Friday, January 20, 2012

As Energy Mix Changes, Dependency on Oil Will Decrease

Oil is expected to be the slowest-growing fuel in terms of demand over the next 20 years as biofuels and other renewable energy sources take a larger role in meeting the world's additional energy needs, BP said Wednesday.

...Renewables on their own contribute more to world energy growth than oil, BP said, with the largest single fuel contribution coming from gas, which will meet about at third of the projected growth in global energy demand....Shale gas and coal bed methane will account for almost two thirds of US production by 2030 as the country looks at potential LNG exports. _Platts
BP Energy Outlook 2030

The North American shale oil bonanza will not only feed into the global LNG market, but also into the gas to liquids (GTL) market.
With North American natural gas reserves climbing to more than a century of production, developers are considering the once unthinkable alternative of converting North American natural gas to petroleum fuels and chemicals through Fischer-Tropsch synthesis. Several projects are proposed to use gas from conventional and unconventional production. From the North Slope of Alaska to the marshes of Louisiana, developers are evaluating full-scale GTL. This meeting will review the projects as well as the dynamics behind this shift. _Zeus Houston 7 March 2012
And besides GTL and LNG, other markets will grow to utilise the unconventional gas windfall. Markets for ethylene, other high value chemicals, plastics, and more, exceed $400 billion a year in the US alone. When the price spread for natural gas is so favourable, one cannot expect big chemical companies to ignore potential savings.
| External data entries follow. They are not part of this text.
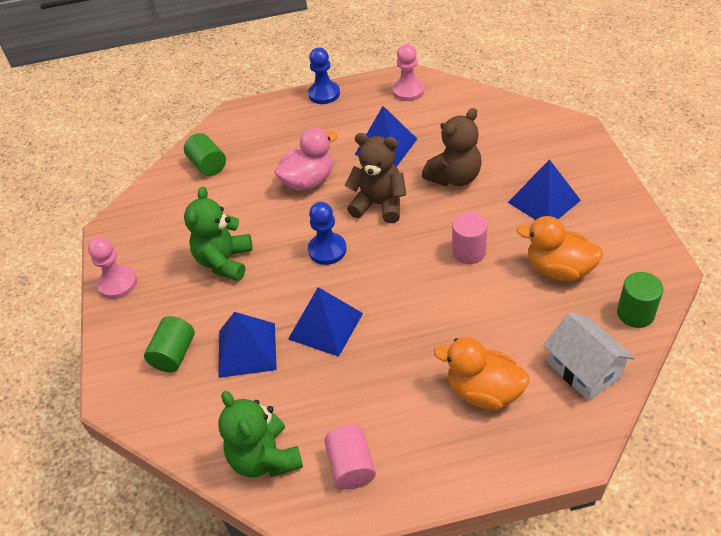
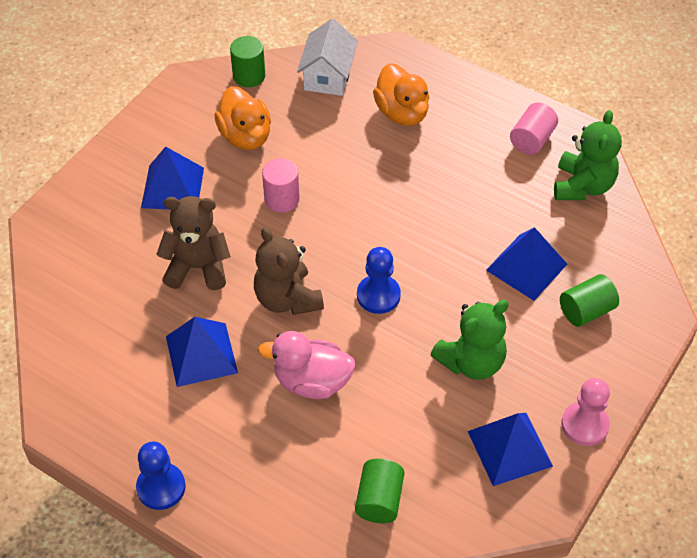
camera: 140 degrees left, 5 degrees up
blue pyramid [288,287,363,357] -> blue pyramid moved to [468,413,553,486]
pink pawn [392,44,425,101] -> none

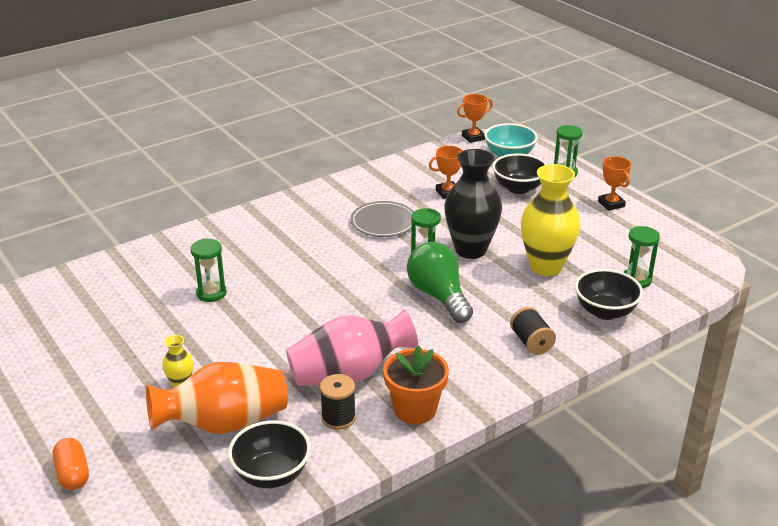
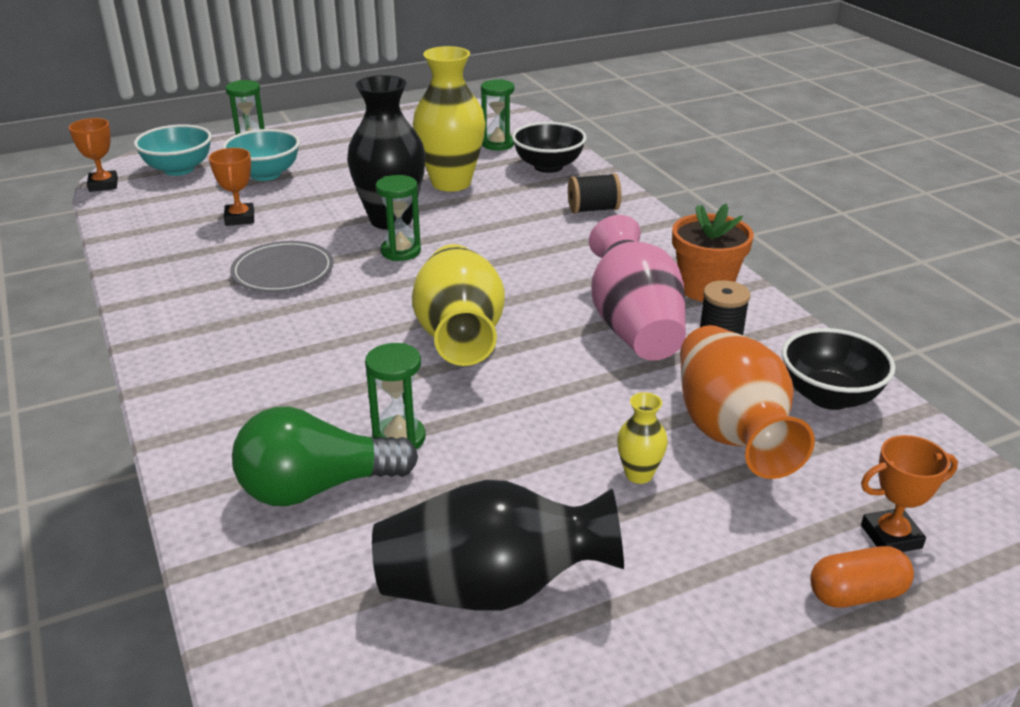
camera: 80 degrees left, 0 degrees up
green light bulb [407,242,473,323] -> green light bulb moved to [232,407,418,506]
black bowl [492,153,547,194] -> turquoise bowl [222,129,300,181]
orange trophy [598,156,632,211] -> orange trophy moved to [861,435,958,552]
none -> black vase [372,480,624,611]
none -> yellow vase [412,244,505,366]

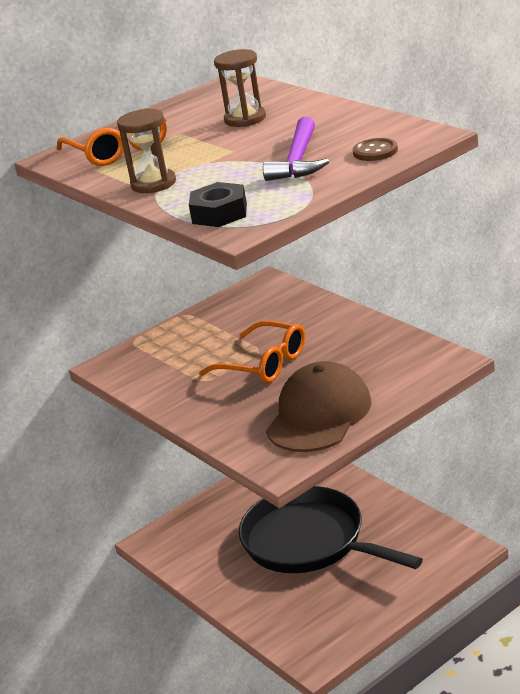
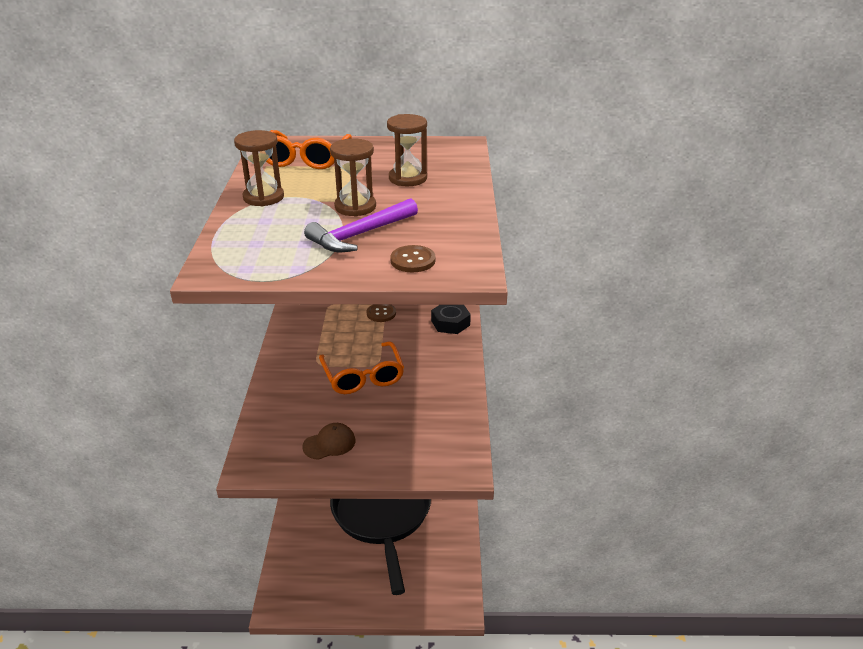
camera: 35 degrees right, 5 degrees up
black nut [189,182,247,227] -> black nut moved to [431,305,471,334]
brown cap [266,361,371,452] -> brown cap [302,423,355,460], size x0.47
none -> brown hourglass [330,138,376,217]
none -> brown button [367,304,396,322]

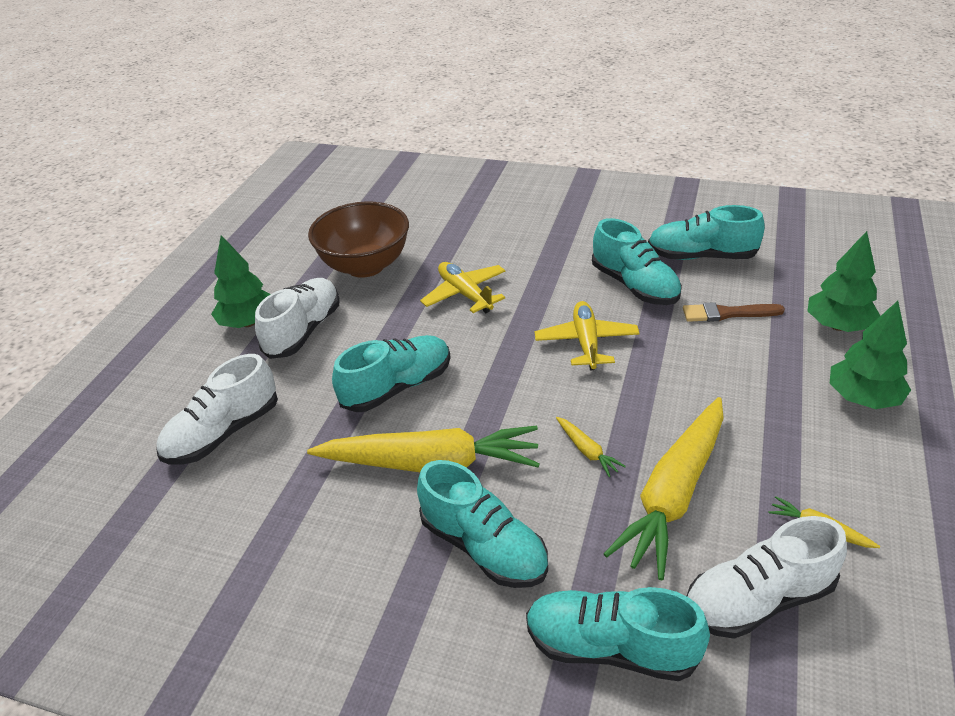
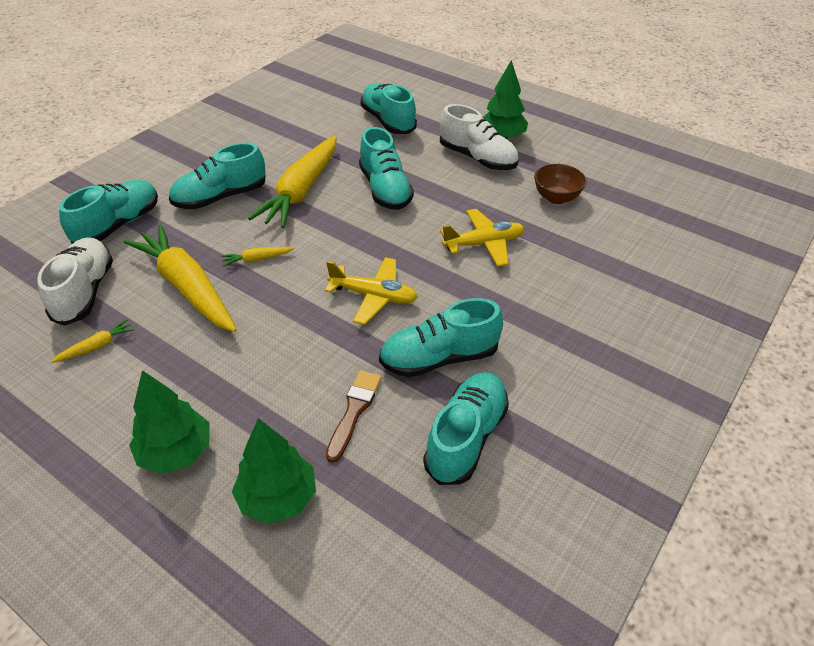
camera: 105 degrees right, 5 degrees up
white shoe [156,354,278,465] -> turquoise shoe [360,83,417,134]
brown bowl [308,201,409,278] -> brown bowl [534,164,587,204], size x0.56

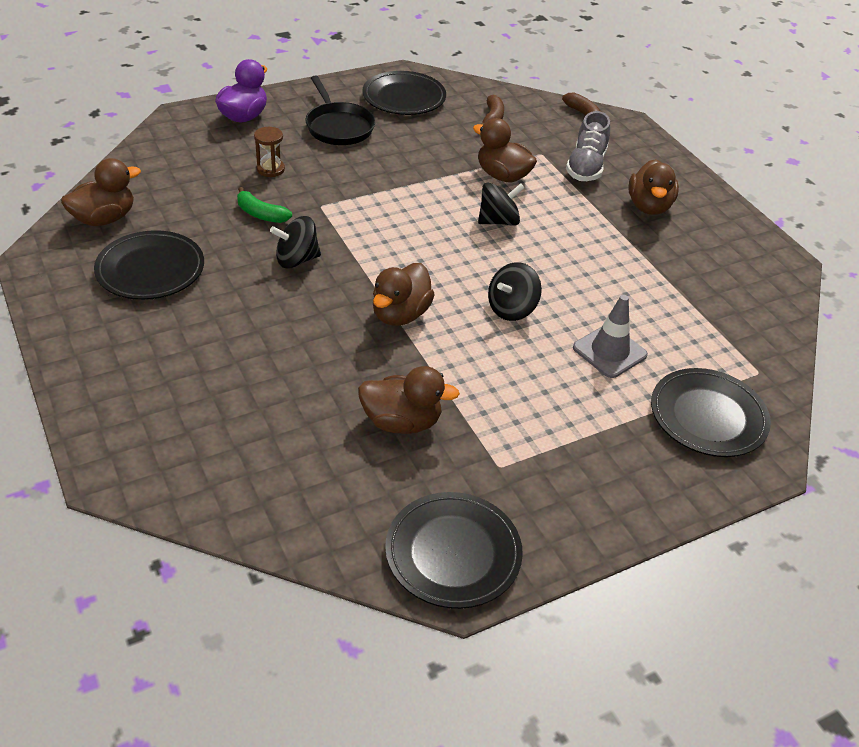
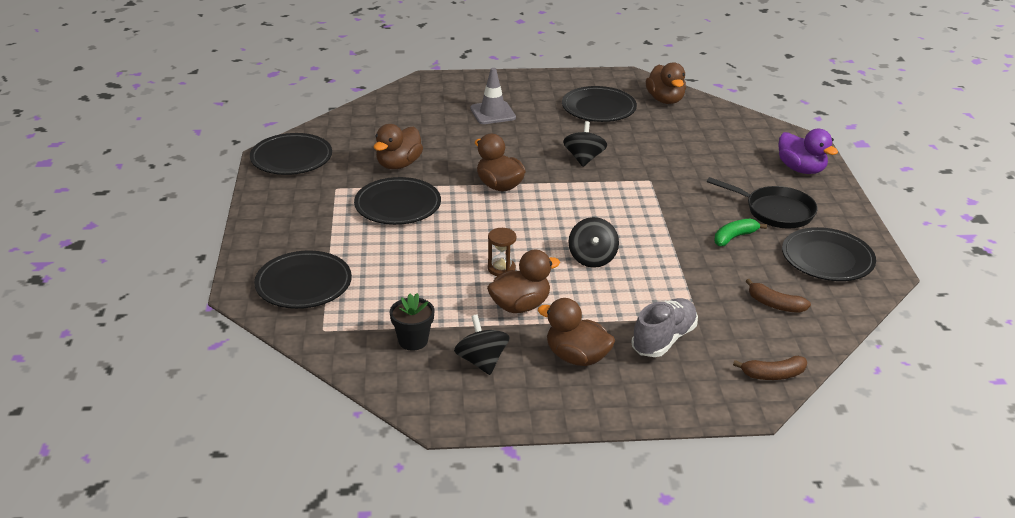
camera: 115 degrees right, 10 degrees down
green banana [237,187,292,223] -> green banana moved to [714,218,767,246]
brown hourglass [254,127,285,177] -> brown hourglass moved to [488,228,516,276]
black pan [305,76,375,145] -> black pan turned 150 degrees counterclockwise [707,177,818,229]
brown duck [473,118,537,182] -> brown duck moved to [487,250,560,313]
black spinning top [488,262,542,321] -> black spinning top moved to [454,315,510,375]
grey shoe [566,111,610,181] -> grey shoe turned 90 degrees clockwise [632,298,698,357]
grey traffic cone [573,295,648,378] -> grey traffic cone moved to [470,68,516,124]
none -> black plate [354,177,441,225]
none -> black flower pot [390,293,434,351]

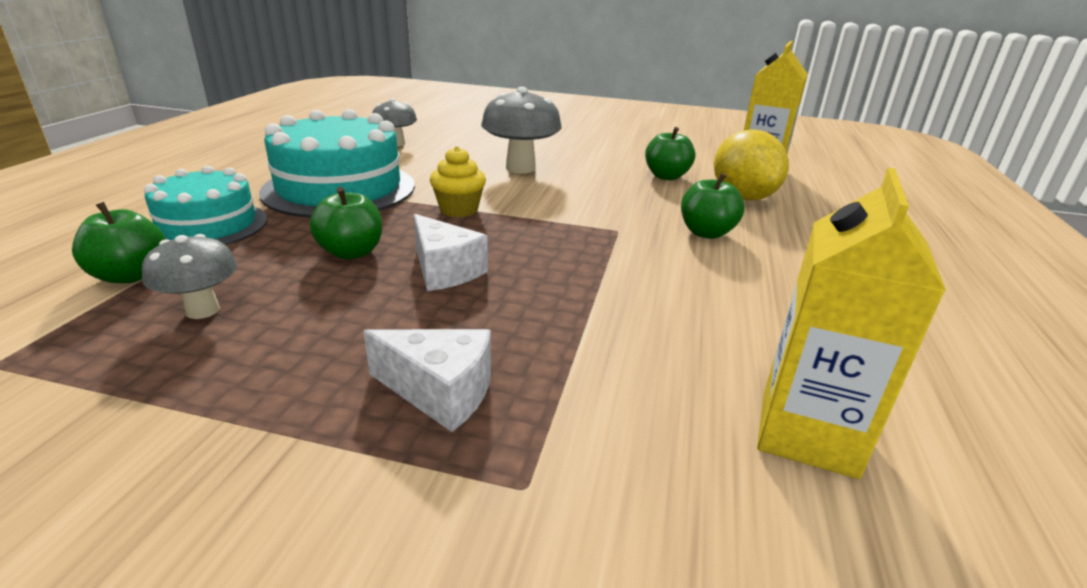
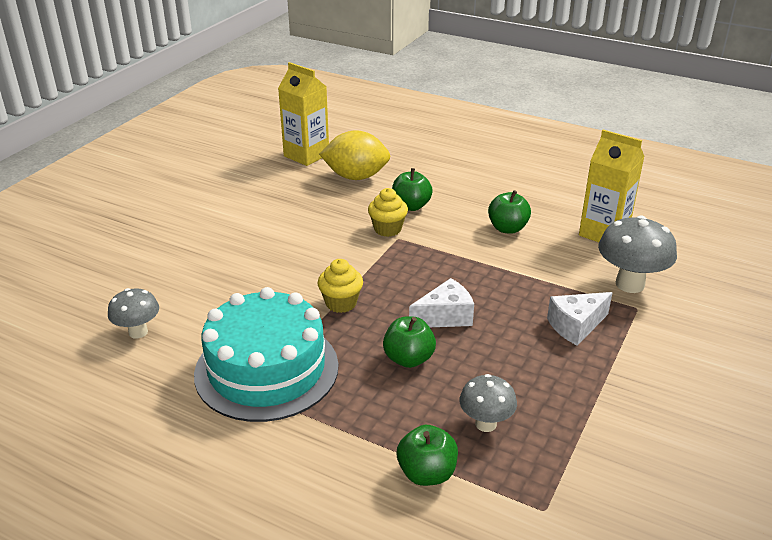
camera: 75 degrees left, 5 degrees up
turquoise cake [144,166,268,245] -> none
white cheese [363,329,491,432] -> white cheese turned 150 degrees counterclockwise [547,292,613,346]
grey mushroom [481,87,562,174] -> grey mushroom moved to [598,215,677,293]
green apple [645,127,695,180] -> green apple moved to [488,190,531,234]
none -> yellow cupcake [368,188,408,237]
All of the estimates displayed above tend to significantly underestimate GTL, and probably CTL as well. Whether biomass to liquids technologies shoot upward as quickly as they could do, depends upon the economics of competing feedstocks such as methane. If breakthrough technologies are developed for harvesting methane hydrates, advanced biofuels to liquids may well either be delayed, or will be combined with both CTL and GTL in a variety of combinations -- depending upon the end product desired.

As the greedy oil dictatorships of the world (Russia, Iran, Venezuela, etc) see more substitution liquid fuels coming on to the market in greater volumes and with greater rapidity, they will discover a sudden need to reinvest in oil & gas field technologies AND the need to begin "playing nice" with international investors.